Exercise requirements: The entries shown below are to be printed in full, unaltered.

Saved entries
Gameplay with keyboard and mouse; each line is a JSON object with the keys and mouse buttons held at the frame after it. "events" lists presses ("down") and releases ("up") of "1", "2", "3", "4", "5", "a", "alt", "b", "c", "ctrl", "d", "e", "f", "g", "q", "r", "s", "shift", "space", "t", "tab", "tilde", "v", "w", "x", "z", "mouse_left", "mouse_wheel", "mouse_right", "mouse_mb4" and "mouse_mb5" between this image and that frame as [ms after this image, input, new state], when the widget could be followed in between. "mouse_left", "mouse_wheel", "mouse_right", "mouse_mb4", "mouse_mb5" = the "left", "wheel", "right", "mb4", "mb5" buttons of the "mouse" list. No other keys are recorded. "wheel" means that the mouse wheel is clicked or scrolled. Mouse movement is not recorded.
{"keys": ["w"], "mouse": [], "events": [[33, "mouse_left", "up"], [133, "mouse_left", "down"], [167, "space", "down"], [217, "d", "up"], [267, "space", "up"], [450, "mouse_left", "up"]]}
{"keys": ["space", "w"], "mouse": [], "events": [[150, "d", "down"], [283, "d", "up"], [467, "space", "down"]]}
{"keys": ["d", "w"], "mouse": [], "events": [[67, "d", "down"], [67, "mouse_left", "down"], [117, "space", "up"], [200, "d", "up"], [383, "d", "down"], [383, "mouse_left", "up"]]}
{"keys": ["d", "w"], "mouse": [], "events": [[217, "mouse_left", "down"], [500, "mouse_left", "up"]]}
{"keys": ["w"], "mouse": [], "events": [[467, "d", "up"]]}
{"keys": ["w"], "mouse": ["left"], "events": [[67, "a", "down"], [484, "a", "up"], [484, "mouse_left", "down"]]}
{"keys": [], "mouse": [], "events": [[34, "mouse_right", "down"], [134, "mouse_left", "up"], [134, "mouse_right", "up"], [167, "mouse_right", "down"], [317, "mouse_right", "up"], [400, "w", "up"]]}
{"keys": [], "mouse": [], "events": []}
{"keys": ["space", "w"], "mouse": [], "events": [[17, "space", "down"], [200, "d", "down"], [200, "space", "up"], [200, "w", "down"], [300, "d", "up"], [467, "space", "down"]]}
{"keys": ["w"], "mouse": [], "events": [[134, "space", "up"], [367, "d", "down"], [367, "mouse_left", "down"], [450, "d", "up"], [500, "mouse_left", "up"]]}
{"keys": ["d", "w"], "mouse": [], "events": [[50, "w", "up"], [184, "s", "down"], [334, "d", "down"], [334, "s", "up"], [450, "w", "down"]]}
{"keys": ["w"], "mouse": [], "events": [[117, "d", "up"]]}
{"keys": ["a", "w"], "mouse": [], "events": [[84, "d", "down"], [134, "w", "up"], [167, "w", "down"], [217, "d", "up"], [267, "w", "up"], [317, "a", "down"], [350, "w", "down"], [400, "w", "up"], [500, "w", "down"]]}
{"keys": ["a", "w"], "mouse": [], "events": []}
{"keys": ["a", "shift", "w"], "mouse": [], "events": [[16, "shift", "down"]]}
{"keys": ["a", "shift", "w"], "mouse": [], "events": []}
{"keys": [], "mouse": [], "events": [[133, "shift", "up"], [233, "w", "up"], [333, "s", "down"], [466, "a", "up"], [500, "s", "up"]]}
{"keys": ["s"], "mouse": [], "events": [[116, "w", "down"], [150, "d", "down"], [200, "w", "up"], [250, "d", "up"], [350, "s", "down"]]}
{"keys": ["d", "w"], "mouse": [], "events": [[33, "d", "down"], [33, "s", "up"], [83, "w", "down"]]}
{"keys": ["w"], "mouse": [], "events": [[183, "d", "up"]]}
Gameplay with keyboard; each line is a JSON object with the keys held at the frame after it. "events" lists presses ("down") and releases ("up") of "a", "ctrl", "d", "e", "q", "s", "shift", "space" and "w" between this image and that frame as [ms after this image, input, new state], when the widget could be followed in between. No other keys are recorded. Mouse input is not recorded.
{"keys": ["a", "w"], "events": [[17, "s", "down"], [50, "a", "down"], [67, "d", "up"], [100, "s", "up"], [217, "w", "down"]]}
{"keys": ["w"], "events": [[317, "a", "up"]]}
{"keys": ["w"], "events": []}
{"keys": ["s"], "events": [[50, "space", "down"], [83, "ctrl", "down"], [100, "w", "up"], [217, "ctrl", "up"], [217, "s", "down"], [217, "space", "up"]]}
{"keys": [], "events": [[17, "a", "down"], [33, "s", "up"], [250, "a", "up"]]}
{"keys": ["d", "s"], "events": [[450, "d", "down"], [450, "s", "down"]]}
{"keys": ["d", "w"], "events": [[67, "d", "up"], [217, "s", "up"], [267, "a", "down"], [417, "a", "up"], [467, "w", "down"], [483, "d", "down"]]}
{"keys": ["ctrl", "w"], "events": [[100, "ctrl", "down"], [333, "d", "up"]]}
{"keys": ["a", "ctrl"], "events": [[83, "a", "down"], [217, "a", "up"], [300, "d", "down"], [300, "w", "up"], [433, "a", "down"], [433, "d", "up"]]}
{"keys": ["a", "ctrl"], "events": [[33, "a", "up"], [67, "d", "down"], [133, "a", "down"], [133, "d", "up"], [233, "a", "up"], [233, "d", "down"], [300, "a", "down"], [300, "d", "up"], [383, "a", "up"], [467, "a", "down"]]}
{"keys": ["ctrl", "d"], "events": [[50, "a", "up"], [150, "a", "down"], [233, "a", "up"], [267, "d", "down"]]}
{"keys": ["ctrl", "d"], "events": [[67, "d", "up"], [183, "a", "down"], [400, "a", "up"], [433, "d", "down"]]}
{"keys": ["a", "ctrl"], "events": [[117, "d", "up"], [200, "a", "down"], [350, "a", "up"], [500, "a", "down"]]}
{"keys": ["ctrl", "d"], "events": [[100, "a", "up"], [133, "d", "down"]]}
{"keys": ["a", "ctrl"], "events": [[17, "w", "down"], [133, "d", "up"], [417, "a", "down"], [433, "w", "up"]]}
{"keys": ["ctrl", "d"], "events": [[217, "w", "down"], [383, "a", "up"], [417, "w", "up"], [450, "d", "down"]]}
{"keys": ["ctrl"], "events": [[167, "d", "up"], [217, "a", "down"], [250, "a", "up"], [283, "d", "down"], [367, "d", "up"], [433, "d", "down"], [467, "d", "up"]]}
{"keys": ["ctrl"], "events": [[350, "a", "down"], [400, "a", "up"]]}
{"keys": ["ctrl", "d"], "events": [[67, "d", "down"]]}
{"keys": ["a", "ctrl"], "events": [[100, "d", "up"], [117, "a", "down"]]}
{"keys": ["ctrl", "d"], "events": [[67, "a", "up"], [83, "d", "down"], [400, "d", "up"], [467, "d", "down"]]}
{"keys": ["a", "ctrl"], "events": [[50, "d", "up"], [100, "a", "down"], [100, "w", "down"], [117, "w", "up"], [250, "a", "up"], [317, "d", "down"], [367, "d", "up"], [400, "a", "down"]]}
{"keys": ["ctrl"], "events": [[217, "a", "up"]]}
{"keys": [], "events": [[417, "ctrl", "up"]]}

Your solution:
Gameplay with keyboard and mouse; each line is a JSON object with the keys and mouse buttons held at the frame after it. "events" lists presses ("down") and releases ("up") of "1", "2", "3", "4", "5", "a", "alt", "b", "c", "ctrl", "d", "e", "f", "g", "q", "r", "s", "shift", "space", "t", "tab", "tilde", "v", "w", "x", "z", "mouse_left", "mouse_wheel", "mouse_right", "mouse_mb4" and "mouse_mb5" between this image and that frame as [ms after this image, input, new state], when the widget could be followed in between. "mouse_left", "mouse_wheel", "mouse_right", "mouse_mb4", "mouse_mb5" = the "left", "wheel", "right", "mb4", "mb5" buttons of the "mouse" list. No other keys are recorded. "wheel" means that the mouse wheel is clicked or scrolled. Mouse movement is not recorded.
{"keys": ["w"], "mouse": [], "events": [[33, "mouse_left", "up"], [133, "mouse_left", "down"], [167, "space", "down"], [217, "d", "up"], [267, "space", "up"], [450, "mouse_left", "up"]]}
{"keys": ["space", "w"], "mouse": [], "events": [[150, "d", "down"], [283, "d", "up"], [467, "space", "down"]]}
{"keys": ["d", "w"], "mouse": [], "events": [[67, "d", "down"], [67, "mouse_left", "down"], [117, "space", "up"], [200, "d", "up"], [383, "d", "down"], [383, "mouse_left", "up"]]}
{"keys": ["d", "w"], "mouse": [], "events": [[217, "mouse_left", "down"], [500, "mouse_left", "up"]]}
{"keys": ["w"], "mouse": [], "events": [[467, "d", "up"]]}
{"keys": ["w"], "mouse": ["left"], "events": [[67, "a", "down"], [484, "a", "up"], [484, "mouse_left", "down"]]}
{"keys": [], "mouse": [], "events": [[34, "mouse_right", "down"], [134, "mouse_left", "up"], [134, "mouse_right", "up"], [167, "mouse_right", "down"], [317, "mouse_right", "up"], [400, "w", "up"]]}
{"keys": [], "mouse": [], "events": []}
{"keys": ["space", "w"], "mouse": [], "events": [[17, "space", "down"], [200, "d", "down"], [200, "space", "up"], [200, "w", "down"], [300, "d", "up"], [467, "space", "down"]]}
{"keys": ["w"], "mouse": [], "events": [[134, "space", "up"], [367, "d", "down"], [367, "mouse_left", "down"], [450, "d", "up"], [500, "mouse_left", "up"]]}
{"keys": ["d", "w"], "mouse": [], "events": [[50, "w", "up"], [184, "s", "down"], [334, "d", "down"], [334, "s", "up"], [450, "w", "down"]]}
{"keys": ["w"], "mouse": [], "events": [[117, "d", "up"]]}
{"keys": ["a", "w"], "mouse": [], "events": [[84, "d", "down"], [134, "w", "up"], [167, "w", "down"], [217, "d", "up"], [267, "w", "up"], [317, "a", "down"], [350, "w", "down"], [400, "w", "up"], [500, "w", "down"]]}
{"keys": ["a", "w"], "mouse": [], "events": []}
{"keys": ["a", "shift", "w"], "mouse": [], "events": [[16, "shift", "down"]]}
{"keys": ["a", "shift", "w"], "mouse": [], "events": []}
{"keys": [], "mouse": [], "events": [[133, "shift", "up"], [233, "w", "up"], [333, "s", "down"], [466, "a", "up"], [500, "s", "up"]]}
{"keys": ["s"], "mouse": [], "events": [[116, "w", "down"], [150, "d", "down"], [200, "w", "up"], [250, "d", "up"], [350, "s", "down"]]}
{"keys": ["d", "w"], "mouse": [], "events": [[33, "d", "down"], [33, "s", "up"], [83, "w", "down"]]}
{"keys": ["w"], "mouse": [], "events": [[183, "d", "up"]]}
Gameplay with keyboard; each line is a JSON object with the keys held at the frame after it. "events" lists presses ("down") and releases ("up") of "a", "ctrl", "d", "e", "q", "s", "shift", "space" and "w" between this image and that frame as [ms after this image, input, new state], when the widget could be followed in between. No other keys are recorded. Mouse input is not recorded.
{"keys": ["a", "w"], "events": [[17, "s", "down"], [50, "a", "down"], [67, "d", "up"], [100, "s", "up"], [217, "w", "down"]]}
{"keys": ["w"], "events": [[317, "a", "up"]]}
{"keys": ["w"], "events": []}
{"keys": ["s"], "events": [[50, "space", "down"], [83, "ctrl", "down"], [100, "w", "up"], [217, "ctrl", "up"], [217, "s", "down"], [217, "space", "up"]]}
{"keys": [], "events": [[17, "a", "down"], [33, "s", "up"], [250, "a", "up"]]}
{"keys": ["d", "s"], "events": [[450, "d", "down"], [450, "s", "down"]]}
{"keys": ["d", "w"], "events": [[67, "d", "up"], [217, "s", "up"], [267, "a", "down"], [417, "a", "up"], [467, "w", "down"], [483, "d", "down"]]}
{"keys": ["ctrl", "w"], "events": [[100, "ctrl", "down"], [333, "d", "up"]]}
{"keys": ["a", "ctrl"], "events": [[83, "a", "down"], [217, "a", "up"], [300, "d", "down"], [300, "w", "up"], [433, "a", "down"], [433, "d", "up"]]}
{"keys": ["a", "ctrl"], "events": [[33, "a", "up"], [67, "d", "down"], [133, "a", "down"], [133, "d", "up"], [233, "a", "up"], [233, "d", "down"], [300, "a", "down"], [300, "d", "up"], [383, "a", "up"], [467, "a", "down"]]}
{"keys": ["ctrl", "d"], "events": [[50, "a", "up"], [150, "a", "down"], [233, "a", "up"], [267, "d", "down"]]}
{"keys": ["ctrl", "d"], "events": [[67, "d", "up"], [183, "a", "down"], [400, "a", "up"], [433, "d", "down"]]}
{"keys": ["a", "ctrl"], "events": [[117, "d", "up"], [200, "a", "down"], [350, "a", "up"], [500, "a", "down"]]}
{"keys": ["ctrl", "d"], "events": [[100, "a", "up"], [133, "d", "down"]]}
{"keys": ["a", "ctrl"], "events": [[17, "w", "down"], [133, "d", "up"], [417, "a", "down"], [433, "w", "up"]]}
{"keys": ["ctrl", "d"], "events": [[217, "w", "down"], [383, "a", "up"], [417, "w", "up"], [450, "d", "down"]]}
{"keys": ["ctrl"], "events": [[167, "d", "up"], [217, "a", "down"], [250, "a", "up"], [283, "d", "down"], [367, "d", "up"], [433, "d", "down"], [467, "d", "up"]]}
{"keys": ["ctrl"], "events": [[350, "a", "down"], [400, "a", "up"]]}
{"keys": ["ctrl", "d"], "events": [[67, "d", "down"]]}
{"keys": ["a", "ctrl"], "events": [[100, "d", "up"], [117, "a", "down"]]}
{"keys": ["ctrl", "d"], "events": [[67, "a", "up"], [83, "d", "down"], [400, "d", "up"], [467, "d", "down"]]}
{"keys": ["a", "ctrl"], "events": [[50, "d", "up"], [100, "a", "down"], [100, "w", "down"], [117, "w", "up"], [250, "a", "up"], [317, "d", "down"], [367, "d", "up"], [400, "a", "down"]]}
{"keys": ["ctrl"], "events": [[217, "a", "up"]]}
{"keys": [], "events": [[417, "ctrl", "up"]]}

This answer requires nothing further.